[Objectives]:
(1) Do statements (a), (b) and (c) agree with the future-package text? Answer each with yes or no, and quote the deciding words from the text. (a) The future package provides a parallel map-reduce API. (b) In an assignment, R evaluates the right-hand side before assigning the value to the left-hand side. (c) The Future API has three fundamental constructs.
(2) Continue the future-package text, starting after its final line of code, "v <- value(f)".

The future package defines and implements the Future API - a minimal, unifying, low-level API for parallel processing, and more. Contrary to the aforementioned solutions, this package does not offer a parallel map-reduce API per se. Instead, it focuses on providing efficient and simple-to-use atomic building blocks that allow us to implement such higher-level functions elsewhere.
The Future API comprises three fundamental constructs:
f <- future(expr) : evaluates an expression via a
future (non-blocking, if possible)v <- value(f) : the value of the future expression
expr (blocking until resolved)r <- resolved(f) : TRUE if future is resolved,
otherwise FALSE (non-blocking)To help understand what a future is, let us start with R’s assignment construct:
v <- expr
Although it is effectively a single operator, there are two steps in an assignment: first (i) R evaluates the expression on the right-hand side (RHS), and then (ii) it assigns the resulting value to the variable on the left-hand side (LHS). We can think of the Future API as giving us full access to these two steps by rewriting the assignment construct as:
f <- future(expr)
v <- value(f)

[Material provided]:
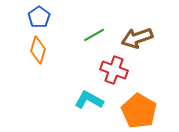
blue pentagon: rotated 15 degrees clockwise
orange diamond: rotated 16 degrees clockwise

[Outputs for the tasks]:
(1)
(a) No: "this package does not offer a parallel map-reduce API per se"
(b) Yes: "first (i) R evaluates the expression on the right-hand side (RHS), and then (ii) it assigns the resulting value to the variable on the left-hand side (LHS)"
(c) Yes: "The Future API comprises three fundamental constructs"

(2)
Contrary to the regular assignment construct where the evaluation of
the expression and the assignment of its value are tightly coupled, the
future construct allows us to decouple these steps, which is an
essential property of futures and necessary when doing parallel
processing4. Especially, the decoupling allows us to
perform other tasks in-between the step that evaluates the expression
and the step that assigns its value to the target variable. Here is an
example that creates a future that calculates slow_fcn(x)
with x being 1, then reassigns a different
value to x, and finally gets the value of the future
expression:
x <- 1
f <- future({
slow_fcn(x)
})
x <- 2
v <- value(f)
By definition, a future consists of an R expression and any required
objects as they were when the future was created. Above, the recorded
objects are the function slow_fcn() and the variable
x with value 1. This is why the value of the
future is unaffected by x getting reassigned a new value
after the future is created but before the value is collected.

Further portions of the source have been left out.